The possible consequences for such a scenario include a lot of people dying all over the world. This confluence of worst-case scenarios being much worse for Saddam than African dictators, plus the fact that, yes, it was also American interests at risk and yes, the US government (as every other government) is always more likely to act when its own interests are at stake meant that Iraq was different.
I'm not morally opposed to us invading, say, Zimbabwe to get rid of Mugabe. But realistically, we simply can't do it. Even if we weren't tied down in Iraq, there's no way that the American public at large would tolerate the kind of sacrifices necessary to accomplish that if they don't feel that their own interests are also at stake. It might be preferable if we were a more selfless country, but that's the reality, and we have to act accordingly.

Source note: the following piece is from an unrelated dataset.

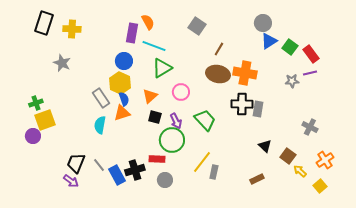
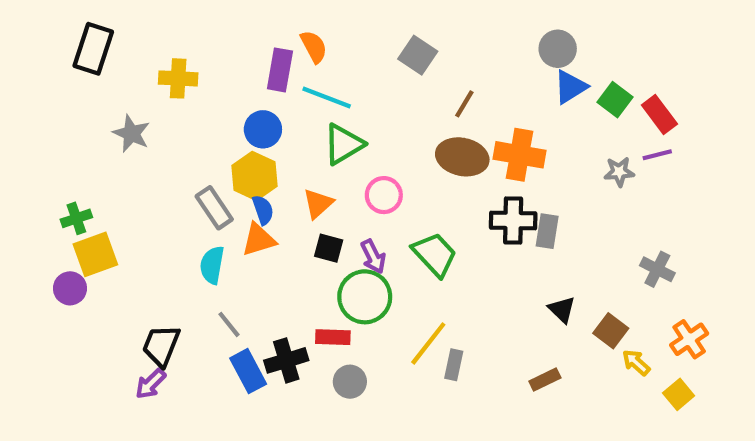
yellow cross: (72, 29) -> (178, 78), moved
gray line: (99, 165) -> (229, 324), moved
purple arrow: (71, 181) -> (151, 384), turned 98

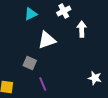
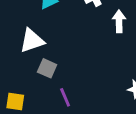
white triangle: (47, 40) -> (32, 41), moved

Just like children who scream louder and bite your arm until they're spanked so hard their fecal matter goes out the other way, huh?
These aren't children, and this isn't just misbehavior. This is life and death. Dealing with it doesn't include spanking, but it does include killing people, yes. The point of killing people isn't always to punish them, sometimes you do it because them being dead works pretty well to keep them from trying to kill you.